Hi, I have a satellite ISP where bandwidth costs around the $10-100/MB range
(that's MB, not GB).
There are also additional costs for each "connection", meaning its more
efficient to transmit in
bursts, than a gentle trickle of packets intermittently
An additional limitation of the network is that it takes 5-15 seconds to start
passing packets once
it's been idle for a while ("a while" is about 25 seconds), and during that
time wireguard will
retransmit packets on a 5 sec fixed interval, however, the network queues all
these packets and so
after say 15 seconds I might have 4+ rekey packets queued, which result in 4+
responses from the far
end. Such data is quite expensive for this network
The device side is behind a network NAT and my goal is to keep a reverse
connection in place, ie the
far end of the network can send packets back to the device. So I enable
Keepalive in the wireguard
config
A conceptual description would be: hub and spoke arrangement of IOT devices on
the far end of a
satellite internet link, where we want the hub to be able to keep an open pipe
and push commands to
the IOT devices. The NAT UDP timeout on the satellite link firewalls is
measured at approx 3 minutes.
So I face 3 challenges:
- keepalive packets are desired to be retransmitted every 3 minutes, but the
encryption rekey timers
are set closer to 2 minutes. For example setting the keepalive timer to 2
minutes leads to sending
148 byte rekey packets for each rekey. However, setting the keepalive timer
just short of 2 minutes
leads to a situation of 1 keepalive around the 2 min mark, followed by a rekey
packet at the second
2 min mark, etc)
- wireguard has a 2 minute ish rekey timeout which causes sending a 148 byte
request and triggering
a 92 byte response. However, as the retry interval is every 5 seconds, which
usually leads to
sending 3-10x 148 byte requests (which are queued and retransmitted one the
interface is up) and
leads to an equal number of 92 byte responses
So questions:
- Is it feasible within the design of wireguard to be able to "debounce" a
stream of rekey packets
that will arrive reasonably consecutively (at about 22kbit/s), particularly
it's the replies that I
want to queue and only send the latest? I couldn't see that this was feasible
from the code as it
stands today? Suggestions appreciated though?

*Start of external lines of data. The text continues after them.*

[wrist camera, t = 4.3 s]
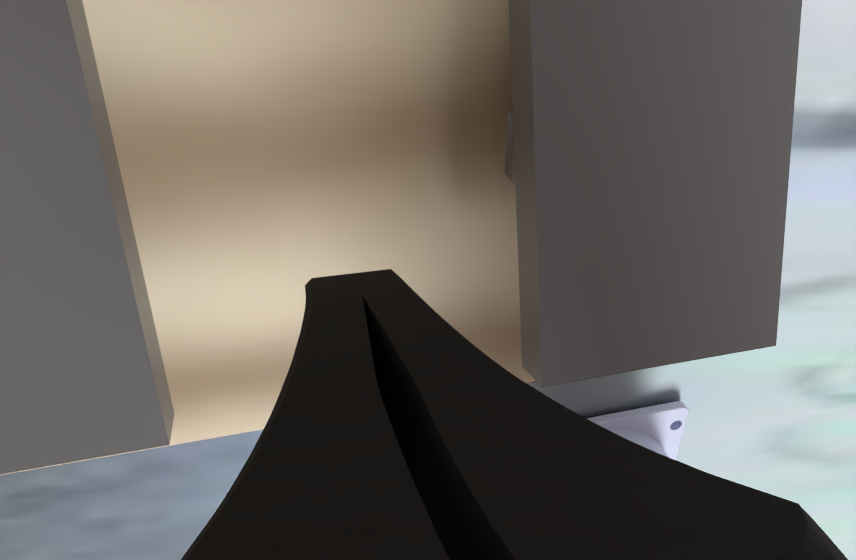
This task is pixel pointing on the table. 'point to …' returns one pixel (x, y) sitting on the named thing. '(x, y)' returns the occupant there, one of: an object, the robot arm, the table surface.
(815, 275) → the table surface
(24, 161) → the rocker
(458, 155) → the switch panel
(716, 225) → the rocker
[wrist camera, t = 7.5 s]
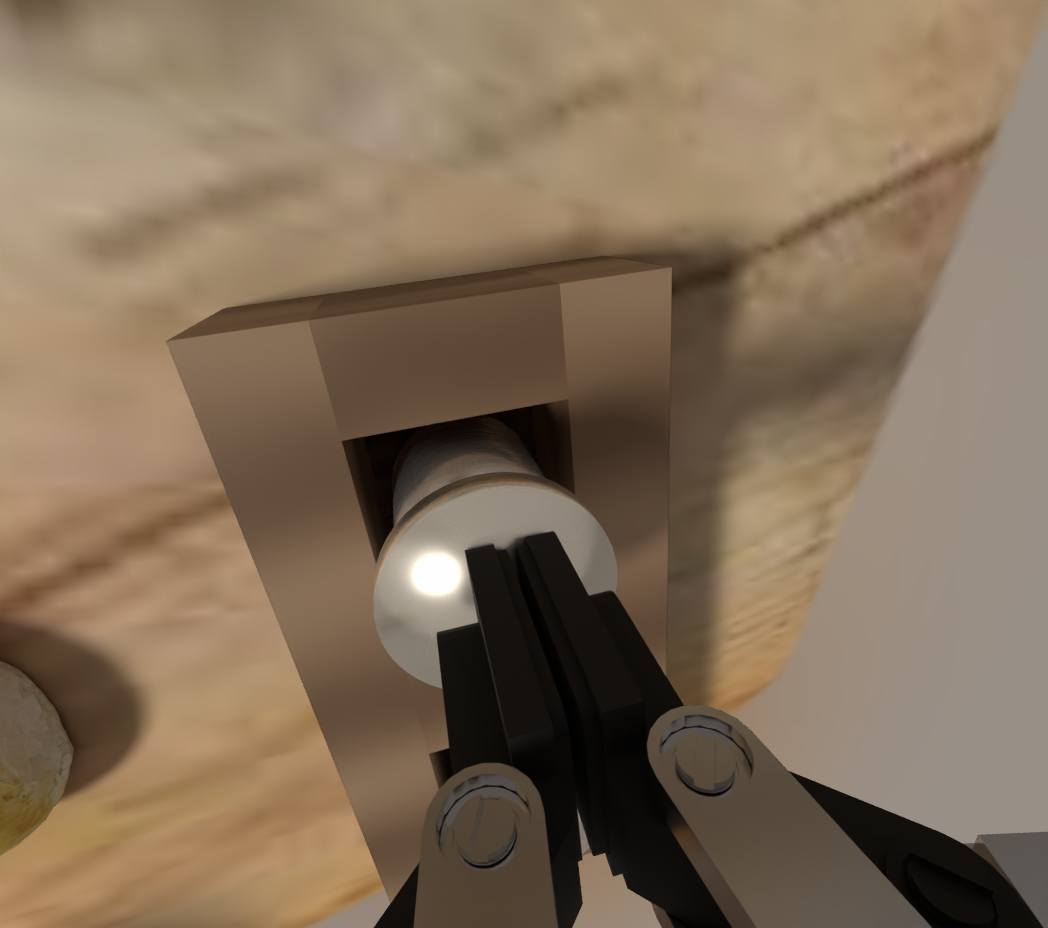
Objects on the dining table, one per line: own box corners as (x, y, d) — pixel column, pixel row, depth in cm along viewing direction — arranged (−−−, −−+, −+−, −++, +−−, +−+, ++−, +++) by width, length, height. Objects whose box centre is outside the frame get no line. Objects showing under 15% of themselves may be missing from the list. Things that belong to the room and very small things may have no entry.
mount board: (223, 308, 13) (166, 341, 10) (603, 255, 15) (671, 267, 11) (393, 805, 22) (396, 917, 18) (621, 737, 24) (664, 827, 20)
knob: (357, 416, 13) (343, 521, 9) (537, 384, 14) (613, 465, 9) (396, 567, 15) (402, 718, 11) (552, 532, 16) (620, 659, 11)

- Is it possible to adjust these constants
REKEY_AFTER_TIME = 120,
REJECT_AFTER_TIME = 180,
My concern looking at the code is that if I have some unmodified clients using
the default settings,
then it's not clear to me how they would respond if one side has passed the
REJECT_AFTER_TIME
interval and the other has not? (The intended scenario might be a hub spoke of
IOT clients on the
satellite network, being accessed by other clients via general internet. The
IOT clients and hub
server would be modified, but the other clients would be at defaults)
Can anyone comment on the implications of say altering only the client IOT
devices to have a say
REKEY/REJECT times closer to 30 minutes? (ie server remaining on defaults)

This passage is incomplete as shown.